Connoisseur Davin de Kergommeaux, author of Canadian Whisky: The Portable Expert, agreed that whisky is reaching a whole new audience.

“I think the new generation doesn’t look upon whisky as a man’s drink. They think it’s a person’s drink,” he said, adding 29 per cent of Canadian whisky drinkers are now women.

He attributes its growing popularity in part to new batches of flavourful whiskies and the allure of shows such as Mad Men.

“Canadian whisky is getting some cachet again,” he said before his appearance at the Canadian Whisky Awards. “A lot of these women drinkers are younger people who don’t care what their father or mother drank. Over the past three or four years, a lot of whisky conoisseurs have been looking outside of Scotland. We’ve seen a 25 per cent growth in exports of Canadian whisky in 2013 alone.”

The Canadian whisky guru says consumers shouldn’t be put off by what some so-called aficionados regard as “heresy” — adding a little club soda to a glass of whisky.

“It makes it taste bigger. The bubbles grab the flavour first in your mouth,” de Kergommeaux said. “Whisky shouldn’t be mystical.”

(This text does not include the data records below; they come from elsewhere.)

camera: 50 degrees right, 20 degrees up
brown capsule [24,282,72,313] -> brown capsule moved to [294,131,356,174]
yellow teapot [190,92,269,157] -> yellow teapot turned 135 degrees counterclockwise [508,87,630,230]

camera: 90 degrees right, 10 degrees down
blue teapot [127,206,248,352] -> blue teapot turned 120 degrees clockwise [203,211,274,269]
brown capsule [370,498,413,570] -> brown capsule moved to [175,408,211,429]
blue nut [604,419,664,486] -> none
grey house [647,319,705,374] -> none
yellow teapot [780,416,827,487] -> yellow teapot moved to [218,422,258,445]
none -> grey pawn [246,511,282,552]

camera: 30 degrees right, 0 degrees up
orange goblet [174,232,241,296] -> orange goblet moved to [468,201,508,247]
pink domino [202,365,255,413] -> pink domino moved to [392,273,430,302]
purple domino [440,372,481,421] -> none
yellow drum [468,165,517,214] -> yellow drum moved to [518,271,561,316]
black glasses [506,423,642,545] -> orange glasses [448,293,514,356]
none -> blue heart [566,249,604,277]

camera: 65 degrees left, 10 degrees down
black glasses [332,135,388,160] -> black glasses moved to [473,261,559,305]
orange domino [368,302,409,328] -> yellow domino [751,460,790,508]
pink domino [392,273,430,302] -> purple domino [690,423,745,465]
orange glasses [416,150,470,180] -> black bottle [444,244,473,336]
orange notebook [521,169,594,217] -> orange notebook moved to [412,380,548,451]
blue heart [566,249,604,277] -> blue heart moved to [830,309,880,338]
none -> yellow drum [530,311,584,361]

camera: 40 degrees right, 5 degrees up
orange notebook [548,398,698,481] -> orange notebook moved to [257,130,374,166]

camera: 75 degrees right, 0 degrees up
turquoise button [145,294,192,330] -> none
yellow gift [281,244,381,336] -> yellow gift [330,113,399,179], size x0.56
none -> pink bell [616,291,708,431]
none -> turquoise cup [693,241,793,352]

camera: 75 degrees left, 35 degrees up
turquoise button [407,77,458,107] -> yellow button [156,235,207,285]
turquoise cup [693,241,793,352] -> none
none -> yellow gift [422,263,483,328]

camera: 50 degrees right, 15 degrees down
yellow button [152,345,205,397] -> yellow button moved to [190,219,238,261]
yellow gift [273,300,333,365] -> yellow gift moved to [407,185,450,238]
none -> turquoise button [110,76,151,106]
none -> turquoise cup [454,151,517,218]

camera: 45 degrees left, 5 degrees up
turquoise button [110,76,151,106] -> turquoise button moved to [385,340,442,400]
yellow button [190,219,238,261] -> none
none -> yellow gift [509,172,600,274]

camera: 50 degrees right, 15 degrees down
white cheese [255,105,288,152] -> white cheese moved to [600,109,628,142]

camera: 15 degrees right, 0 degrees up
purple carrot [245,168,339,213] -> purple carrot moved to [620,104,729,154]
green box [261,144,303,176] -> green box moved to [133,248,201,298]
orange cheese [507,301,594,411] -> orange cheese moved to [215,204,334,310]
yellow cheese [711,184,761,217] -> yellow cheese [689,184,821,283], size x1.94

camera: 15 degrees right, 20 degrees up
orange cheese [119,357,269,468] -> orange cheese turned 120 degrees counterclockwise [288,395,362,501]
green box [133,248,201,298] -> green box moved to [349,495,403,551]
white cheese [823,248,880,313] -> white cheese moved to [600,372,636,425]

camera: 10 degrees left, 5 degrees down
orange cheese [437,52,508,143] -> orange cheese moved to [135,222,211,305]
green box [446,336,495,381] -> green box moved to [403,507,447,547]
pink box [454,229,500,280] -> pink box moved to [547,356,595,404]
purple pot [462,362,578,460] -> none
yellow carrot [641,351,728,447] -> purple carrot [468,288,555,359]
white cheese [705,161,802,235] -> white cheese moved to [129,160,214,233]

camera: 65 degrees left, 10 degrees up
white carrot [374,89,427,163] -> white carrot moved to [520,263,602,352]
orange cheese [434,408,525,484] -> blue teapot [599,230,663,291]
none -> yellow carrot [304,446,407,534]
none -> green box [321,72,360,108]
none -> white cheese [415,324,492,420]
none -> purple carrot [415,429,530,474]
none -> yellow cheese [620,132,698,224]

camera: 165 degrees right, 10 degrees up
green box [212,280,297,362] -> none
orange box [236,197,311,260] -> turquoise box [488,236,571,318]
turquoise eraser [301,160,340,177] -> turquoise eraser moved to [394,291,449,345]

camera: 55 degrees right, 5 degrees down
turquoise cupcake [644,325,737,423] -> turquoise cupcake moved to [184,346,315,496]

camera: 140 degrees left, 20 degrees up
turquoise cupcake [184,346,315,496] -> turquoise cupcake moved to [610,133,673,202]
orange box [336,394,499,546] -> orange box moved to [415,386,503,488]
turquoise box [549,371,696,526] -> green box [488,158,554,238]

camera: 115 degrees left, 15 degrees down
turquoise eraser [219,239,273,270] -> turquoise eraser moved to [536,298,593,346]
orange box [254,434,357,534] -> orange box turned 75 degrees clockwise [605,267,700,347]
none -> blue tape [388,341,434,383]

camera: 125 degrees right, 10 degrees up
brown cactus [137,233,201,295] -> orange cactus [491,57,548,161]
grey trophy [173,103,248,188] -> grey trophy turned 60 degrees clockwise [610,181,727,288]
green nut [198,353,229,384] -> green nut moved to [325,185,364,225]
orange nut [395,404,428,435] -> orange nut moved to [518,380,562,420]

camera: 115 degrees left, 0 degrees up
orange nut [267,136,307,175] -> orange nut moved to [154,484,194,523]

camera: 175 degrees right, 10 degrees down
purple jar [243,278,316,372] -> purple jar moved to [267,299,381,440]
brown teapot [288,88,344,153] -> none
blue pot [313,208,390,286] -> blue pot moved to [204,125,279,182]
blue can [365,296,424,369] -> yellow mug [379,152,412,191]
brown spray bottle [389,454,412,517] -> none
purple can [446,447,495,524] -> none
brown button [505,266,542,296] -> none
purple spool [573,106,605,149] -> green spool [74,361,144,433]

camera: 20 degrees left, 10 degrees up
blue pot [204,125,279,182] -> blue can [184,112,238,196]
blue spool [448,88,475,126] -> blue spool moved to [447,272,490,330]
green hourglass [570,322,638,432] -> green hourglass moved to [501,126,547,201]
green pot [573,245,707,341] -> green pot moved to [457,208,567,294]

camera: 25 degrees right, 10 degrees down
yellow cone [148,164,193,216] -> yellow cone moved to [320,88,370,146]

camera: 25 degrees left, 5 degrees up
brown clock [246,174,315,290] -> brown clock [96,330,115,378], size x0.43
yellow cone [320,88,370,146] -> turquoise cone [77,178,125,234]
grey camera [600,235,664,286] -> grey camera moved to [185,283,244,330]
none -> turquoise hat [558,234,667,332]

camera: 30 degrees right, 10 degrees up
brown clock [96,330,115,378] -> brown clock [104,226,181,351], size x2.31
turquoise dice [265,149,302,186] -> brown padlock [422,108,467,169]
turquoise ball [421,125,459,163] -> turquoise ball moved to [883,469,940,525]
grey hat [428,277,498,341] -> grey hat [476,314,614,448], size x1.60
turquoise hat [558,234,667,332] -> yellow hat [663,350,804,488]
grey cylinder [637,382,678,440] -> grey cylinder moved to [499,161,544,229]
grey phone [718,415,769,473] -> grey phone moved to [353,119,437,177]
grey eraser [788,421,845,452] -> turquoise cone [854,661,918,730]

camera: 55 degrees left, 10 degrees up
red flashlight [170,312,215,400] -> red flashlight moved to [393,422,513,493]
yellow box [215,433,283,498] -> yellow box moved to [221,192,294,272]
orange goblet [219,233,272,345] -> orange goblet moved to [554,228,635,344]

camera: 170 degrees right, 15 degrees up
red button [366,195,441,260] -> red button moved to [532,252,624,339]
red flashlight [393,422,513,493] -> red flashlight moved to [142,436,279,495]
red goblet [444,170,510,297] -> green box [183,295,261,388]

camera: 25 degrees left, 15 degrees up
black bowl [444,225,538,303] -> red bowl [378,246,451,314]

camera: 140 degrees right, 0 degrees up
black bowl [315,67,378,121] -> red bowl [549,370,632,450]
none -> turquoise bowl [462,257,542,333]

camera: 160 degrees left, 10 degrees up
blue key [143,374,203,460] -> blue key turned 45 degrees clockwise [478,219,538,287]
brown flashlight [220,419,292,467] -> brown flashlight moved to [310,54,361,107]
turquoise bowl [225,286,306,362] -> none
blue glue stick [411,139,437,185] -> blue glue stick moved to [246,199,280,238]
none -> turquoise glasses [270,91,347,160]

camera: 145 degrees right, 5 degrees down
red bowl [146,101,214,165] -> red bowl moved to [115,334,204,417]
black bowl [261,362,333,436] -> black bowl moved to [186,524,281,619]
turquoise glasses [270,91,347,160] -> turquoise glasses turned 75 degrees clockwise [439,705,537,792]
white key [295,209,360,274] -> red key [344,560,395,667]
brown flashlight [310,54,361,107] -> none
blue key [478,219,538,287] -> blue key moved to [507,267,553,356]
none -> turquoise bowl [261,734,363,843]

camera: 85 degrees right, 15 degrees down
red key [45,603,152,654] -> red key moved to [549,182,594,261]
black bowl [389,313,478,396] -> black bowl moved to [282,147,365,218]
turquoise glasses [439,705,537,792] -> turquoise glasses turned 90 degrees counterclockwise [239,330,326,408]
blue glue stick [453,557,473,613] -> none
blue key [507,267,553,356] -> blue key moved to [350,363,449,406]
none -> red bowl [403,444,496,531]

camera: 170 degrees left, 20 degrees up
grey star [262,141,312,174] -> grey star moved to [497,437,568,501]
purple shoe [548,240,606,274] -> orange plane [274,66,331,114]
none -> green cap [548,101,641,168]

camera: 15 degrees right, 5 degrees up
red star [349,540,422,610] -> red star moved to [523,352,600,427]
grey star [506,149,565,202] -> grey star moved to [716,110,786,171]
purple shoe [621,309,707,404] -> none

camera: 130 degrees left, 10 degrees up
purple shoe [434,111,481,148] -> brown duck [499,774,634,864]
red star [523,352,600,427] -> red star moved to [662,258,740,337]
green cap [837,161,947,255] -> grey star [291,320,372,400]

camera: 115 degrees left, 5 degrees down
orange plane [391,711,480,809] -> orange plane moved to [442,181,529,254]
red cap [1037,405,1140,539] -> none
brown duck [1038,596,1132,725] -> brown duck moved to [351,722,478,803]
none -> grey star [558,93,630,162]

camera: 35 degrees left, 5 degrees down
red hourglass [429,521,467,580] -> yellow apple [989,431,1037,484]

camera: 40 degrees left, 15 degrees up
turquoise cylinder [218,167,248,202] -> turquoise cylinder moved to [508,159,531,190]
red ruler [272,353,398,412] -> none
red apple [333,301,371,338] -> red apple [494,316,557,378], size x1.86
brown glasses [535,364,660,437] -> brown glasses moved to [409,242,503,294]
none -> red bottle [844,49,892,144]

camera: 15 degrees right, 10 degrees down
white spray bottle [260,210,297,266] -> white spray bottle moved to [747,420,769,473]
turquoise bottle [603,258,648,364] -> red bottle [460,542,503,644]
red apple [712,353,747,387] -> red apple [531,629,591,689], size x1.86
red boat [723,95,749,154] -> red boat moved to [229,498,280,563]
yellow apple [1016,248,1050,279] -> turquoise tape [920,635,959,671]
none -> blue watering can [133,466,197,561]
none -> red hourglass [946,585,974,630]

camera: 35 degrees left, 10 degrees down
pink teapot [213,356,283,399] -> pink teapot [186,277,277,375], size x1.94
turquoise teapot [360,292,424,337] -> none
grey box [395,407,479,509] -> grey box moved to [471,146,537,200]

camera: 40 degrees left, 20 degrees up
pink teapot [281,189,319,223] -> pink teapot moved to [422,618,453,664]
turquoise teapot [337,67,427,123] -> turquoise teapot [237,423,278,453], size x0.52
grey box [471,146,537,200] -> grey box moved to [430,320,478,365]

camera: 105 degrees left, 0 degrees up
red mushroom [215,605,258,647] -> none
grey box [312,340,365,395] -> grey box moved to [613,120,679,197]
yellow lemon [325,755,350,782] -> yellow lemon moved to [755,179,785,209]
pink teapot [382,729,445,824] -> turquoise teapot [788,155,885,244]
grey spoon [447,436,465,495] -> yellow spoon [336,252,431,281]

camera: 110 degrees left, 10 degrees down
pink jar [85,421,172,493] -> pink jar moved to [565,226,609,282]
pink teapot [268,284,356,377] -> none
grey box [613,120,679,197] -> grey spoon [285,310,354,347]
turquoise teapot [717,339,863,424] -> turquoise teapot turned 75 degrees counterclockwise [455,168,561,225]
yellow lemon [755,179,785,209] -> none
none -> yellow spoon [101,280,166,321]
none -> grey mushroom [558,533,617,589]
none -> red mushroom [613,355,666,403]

Co-founder Iain Hooey, who organizes the event with festival president Lawrence Graham, was on Cloud 9 opening night, and he hadn’t touched a drop.

The whisky festival sold-out faster than ever, said Hooey, noting attendance has ballooned from 450 in its inaugural year to 1,600 this year.

The festival has 47 events over four days, including a grand tasting featuring master blender Richard Paterson, a.k.a. The Nose, and master classes in premium products from distilleries in countries including Scotland, Ireland, Japan, Taiwan, India, Canada and the U.S.

“We’ve proved to the whisky world that Victoria is truly a whisky destination,” Hooey said.

“When we started there was one whisky club in town. Now there are at least nine.”

Hooey proudly notes the festival has no paid executive director or employees and 100 per cent of proceeds go to charity — Victoria Crime Stoppers and The TLC Fund for Kids this year.

“We’re just a bunch of volunteers who like whisky,” said Hooey, whose team still strictly enforces its no drinking-and-driving policy and provides complimentary rides home.